» **Requirement**
Your response should consist of the entire listing, transcribed exactly, with every image left out.
▼
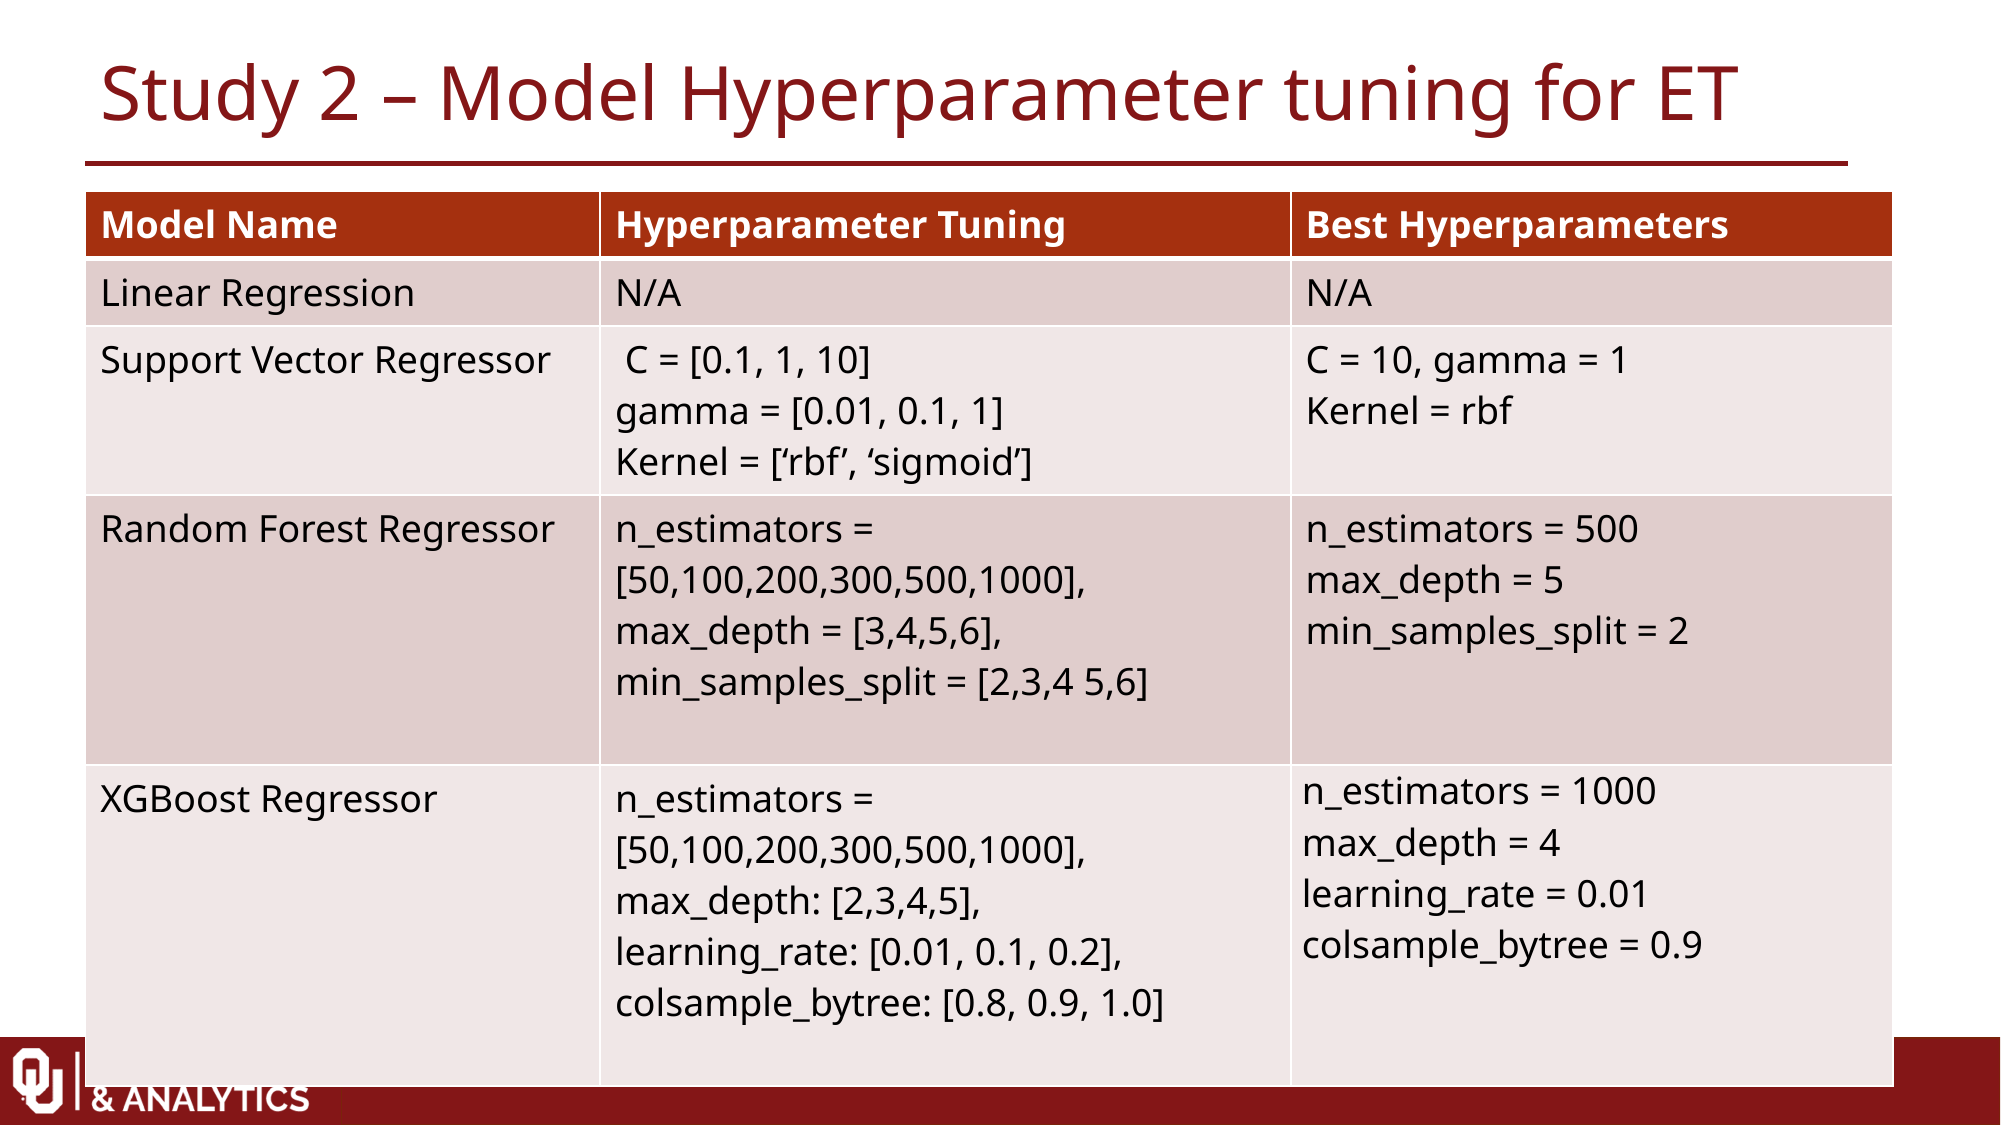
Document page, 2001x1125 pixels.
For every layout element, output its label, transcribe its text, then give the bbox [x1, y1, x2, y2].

table_header Best Hyperparameters [1292, 192, 1892, 256]
table_cell XGBoost Regressor [86, 766, 599, 1085]
table_cell C = [0.1, 1, 10] gamma = [0.01, 0.1, 1] Kernel = [‘rbf’, ‘sigmoid’] [601, 327, 1290, 494]
table_cell n_estimators = 1000 max_depth = 4 learning_rate = 0.01 colsample_bytree = 0.9 [1292, 766, 1892, 1085]
list Study 2 – Model Hyperparameter tuning for ET [85, 43, 1842, 150]
table_header Hyperparameter Tuning [601, 192, 1290, 256]
table_cell n_estimators = [50,100,200,300,500,1000], max_depth = [3,4,5,6], min_samples_split = [2,3,4 5,6] [601, 496, 1290, 764]
table_cell n_estimators = 500 max_depth = 5 min_samples_split = 2 [1292, 496, 1892, 764]
table_header Model Name [86, 192, 599, 256]
table_cell C = 10, gamma = 1 Kernel = rbf [1292, 327, 1892, 494]
table_cell N/A [601, 261, 1290, 325]
table_cell N/A [1292, 261, 1892, 325]
table_cell Random Forest Regressor [86, 496, 599, 764]
table_cell Support Vector Regressor [86, 327, 599, 494]
table_cell n_estimators = [50,100,200,300,500,1000], max_depth: [2,3,4,5], learning_rate: [0.01, 0.1, 0.2], colsample_bytree: [0.8, 0.9, 1.0] [601, 766, 1290, 1085]
table_cell Linear Regression [86, 261, 599, 325]
picture [0, 1037, 341, 1125]
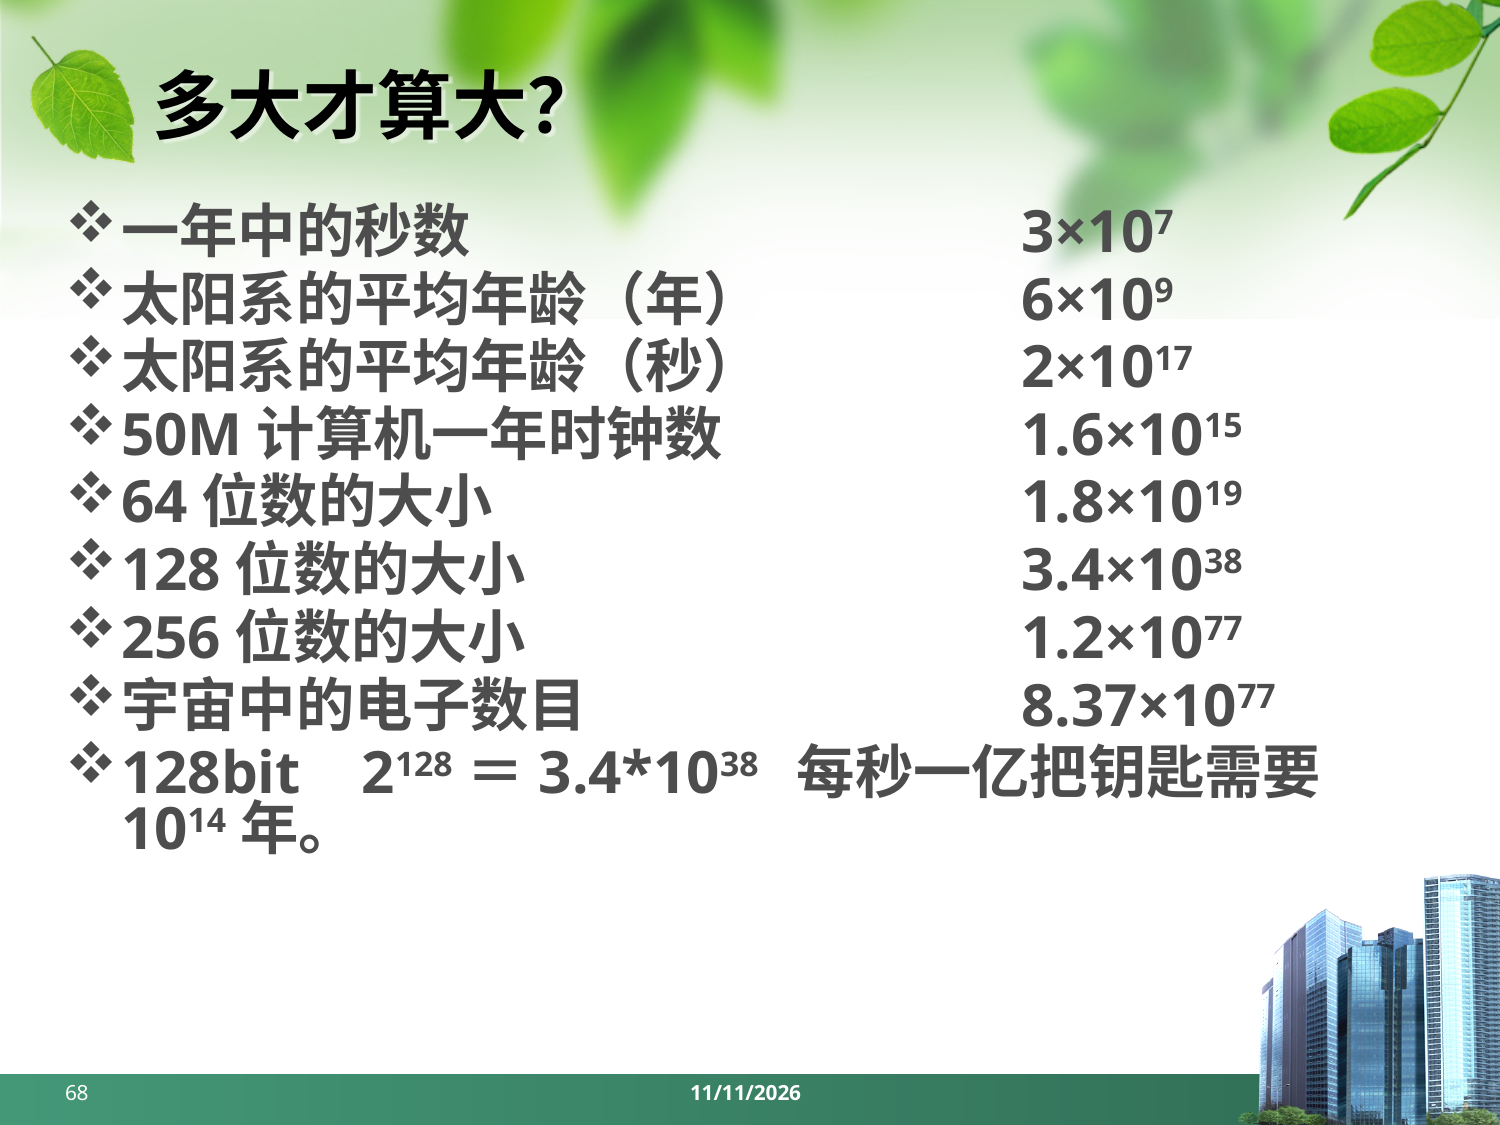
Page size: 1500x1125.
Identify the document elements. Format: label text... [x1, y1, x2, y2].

list 一年中的秒数 3×107 太阳系的平均年龄（年） 6×109 太阳系的平均年龄（秒） 2×1017 50M计算机一年时钟数 1.6×1015 64位数的大小 1.8×1019 128位数的大小 3.4×1038 256位数的大小 1.2×1077 宇宙中的电子数目 8.37×1077 128bit 2128＝3.4*1038 每秒一亿把钥匙需要1014年。 [50, 200, 1425, 1038]
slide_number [675, 1072, 1025, 1113]
picture [0, 0, 1500, 319]
slide_number 68 [50, 1072, 138, 1113]
title 多大才算大？ [137, 57, 1325, 150]
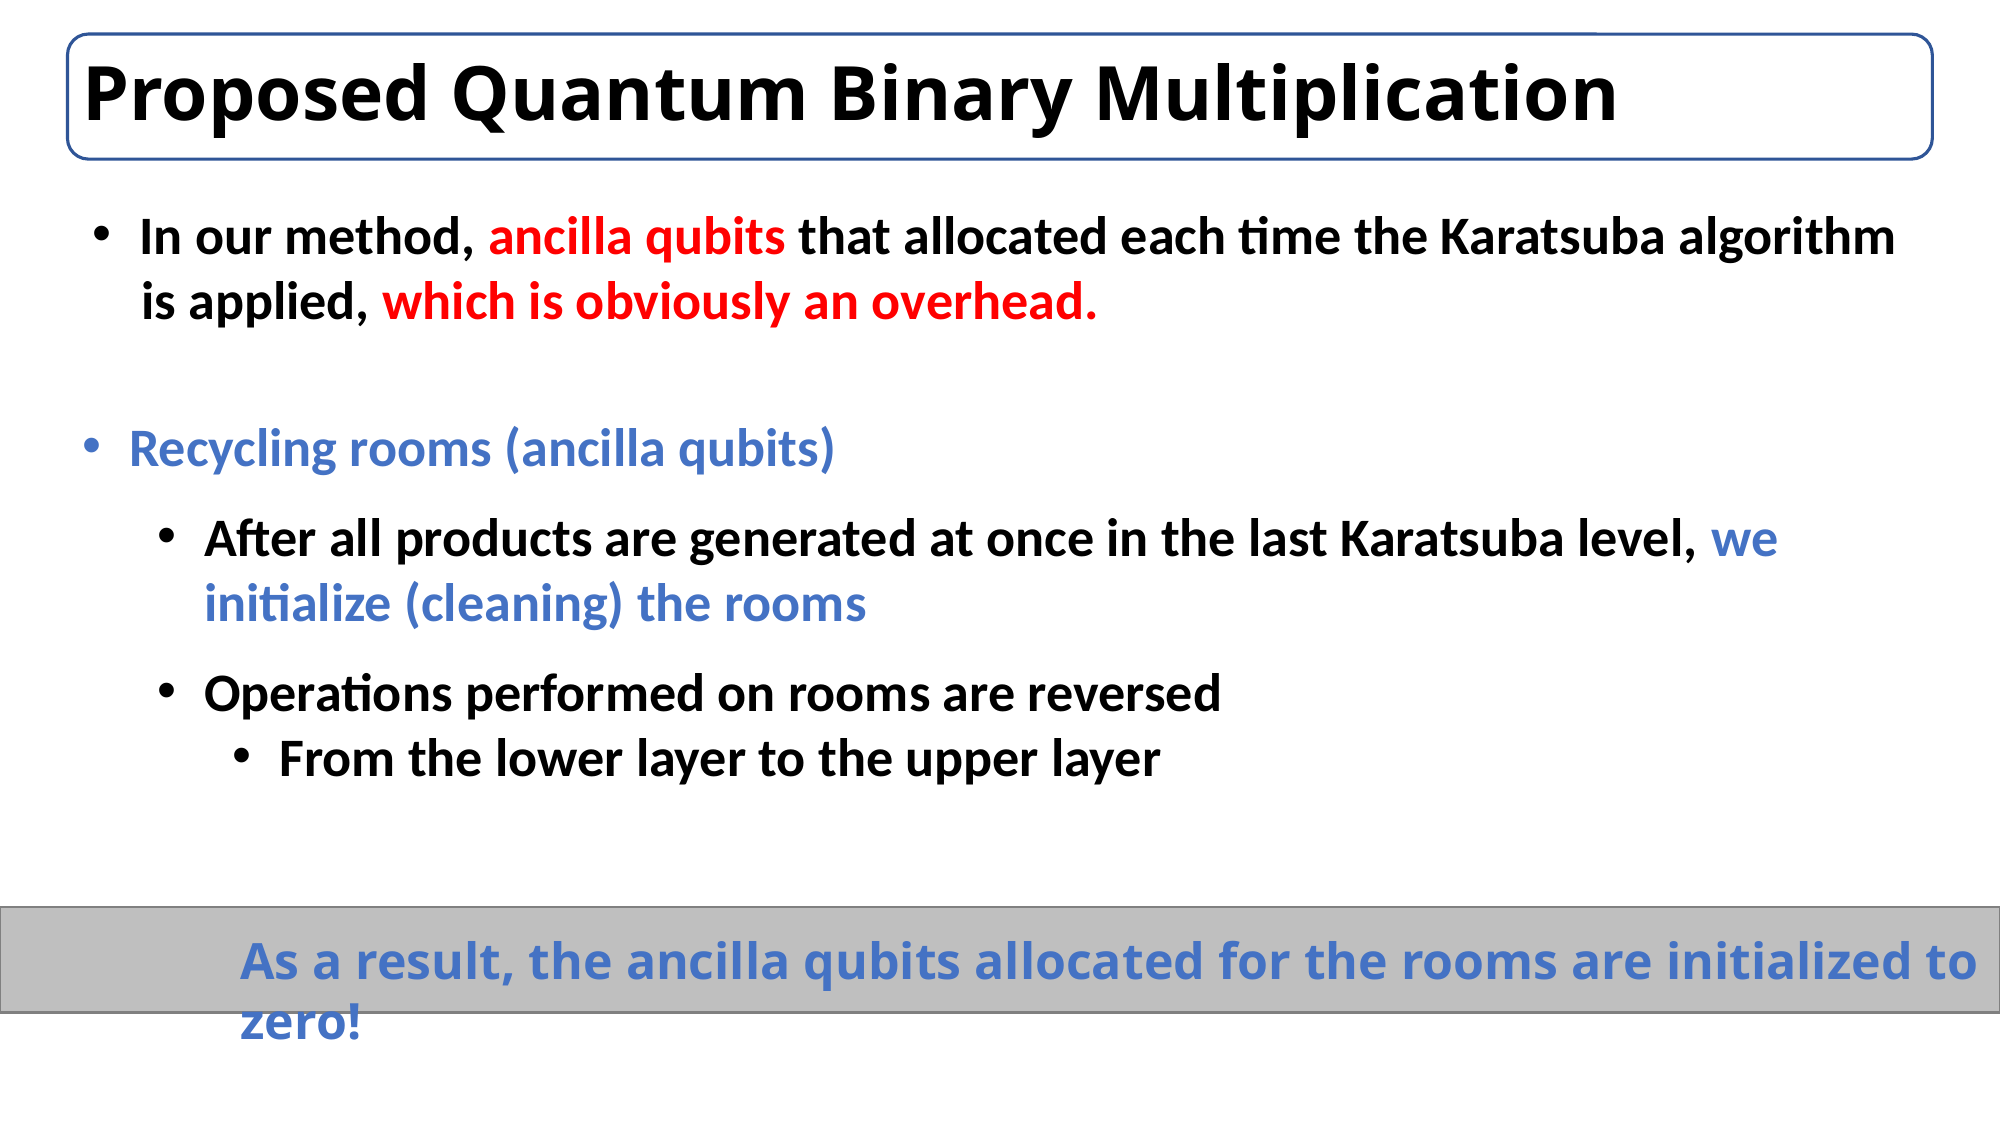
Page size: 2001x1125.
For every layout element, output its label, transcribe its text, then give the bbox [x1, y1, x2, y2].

text_box As a result, the ancilla qubits allocated for the rooms are initialized to zero! [225, 921, 2000, 1057]
text_box In our method, ancilla qubits that allocated each time the Karatsuba algorithm is applied, which is obviously an overhead. [77, 192, 1914, 338]
title Proposed Quantum Binary Multiplication [67, 34, 1933, 160]
text_box Recycling rooms (ancilla qubits) After all products are generated at once in the last Karatsuba level, we initialize (cleaning) the rooms Operations performed on rooms are reversed From the lower layer to the upper layer [67, 405, 1933, 795]
text_box [0, 906, 2000, 1014]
▲
» **Exercise solution**
Document page, 2001x1125 pixels.
For every layout element, output its label, transcribe its text, then give the bbox [x1, y1, x2, y2].

table_header Best Hyperparameters [1292, 192, 1892, 256]
table_cell XGBoost Regressor [86, 766, 599, 1085]
table_cell C = [0.1, 1, 10] gamma = [0.01, 0.1, 1] Kernel = [‘rbf’, ‘sigmoid’] [601, 327, 1290, 494]
table_cell n_estimators = 1000 max_depth = 4 learning_rate = 0.01 colsample_bytree = 0.9 [1292, 766, 1892, 1085]
list Study 2 – Model Hyperparameter tuning for ET [85, 43, 1842, 150]
table_header Hyperparameter Tuning [601, 192, 1290, 256]
table_cell n_estimators = [50,100,200,300,500,1000], max_depth = [3,4,5,6], min_samples_split = [2,3,4 5,6] [601, 496, 1290, 764]
table_cell n_estimators = 500 max_depth = 5 min_samples_split = 2 [1292, 496, 1892, 764]
table_header Model Name [86, 192, 599, 256]
table_cell C = 10, gamma = 1 Kernel = rbf [1292, 327, 1892, 494]
table_cell N/A [601, 261, 1290, 325]
table_cell N/A [1292, 261, 1892, 325]
table_cell Random Forest Regressor [86, 496, 599, 764]
table_cell Support Vector Regressor [86, 327, 599, 494]
table_cell n_estimators = [50,100,200,300,500,1000], max_depth: [2,3,4,5], learning_rate: [0.01, 0.1, 0.2], colsample_bytree: [0.8, 0.9, 1.0] [601, 766, 1290, 1085]
table_cell Linear Regression [86, 261, 599, 325]
picture [0, 1037, 341, 1125]
Page size: 1500x1125.
Identify the document elements. Format: label text... [x1, y1, x2, y2].

list 一年中的秒数 3×107 太阳系的平均年龄（年） 6×109 太阳系的平均年龄（秒） 2×1017 50M计算机一年时钟数 1.6×1015 64位数的大小 1.8×1019 128位数的大小 3.4×1038 256位数的大小 1.2×1077 宇宙中的电子数目 8.37×1077 128bit 2128＝3.4*1038 每秒一亿把钥匙需要1014年。 [50, 200, 1425, 1038]
slide_number [675, 1072, 1025, 1113]
picture [0, 0, 1500, 319]
slide_number 68 [50, 1072, 138, 1113]
title 多大才算大？ [137, 57, 1325, 150]
Page size: 2001x1125.
For every layout element, output its label, transcribe its text, then give the bbox [x1, y1, x2, y2].

text_box As a result, the ancilla qubits allocated for the rooms are initialized to zero! [225, 921, 2000, 1057]
text_box In our method, ancilla qubits that allocated each time the Karatsuba algorithm is applied, which is obviously an overhead. [77, 192, 1914, 338]
title Proposed Quantum Binary Multiplication [67, 34, 1933, 160]
text_box Recycling rooms (ancilla qubits) After all products are generated at once in the last Karatsuba level, we initialize (cleaning) the rooms Operations performed on rooms are reversed From the lower layer to the upper layer [67, 405, 1933, 795]
text_box [0, 906, 2000, 1014]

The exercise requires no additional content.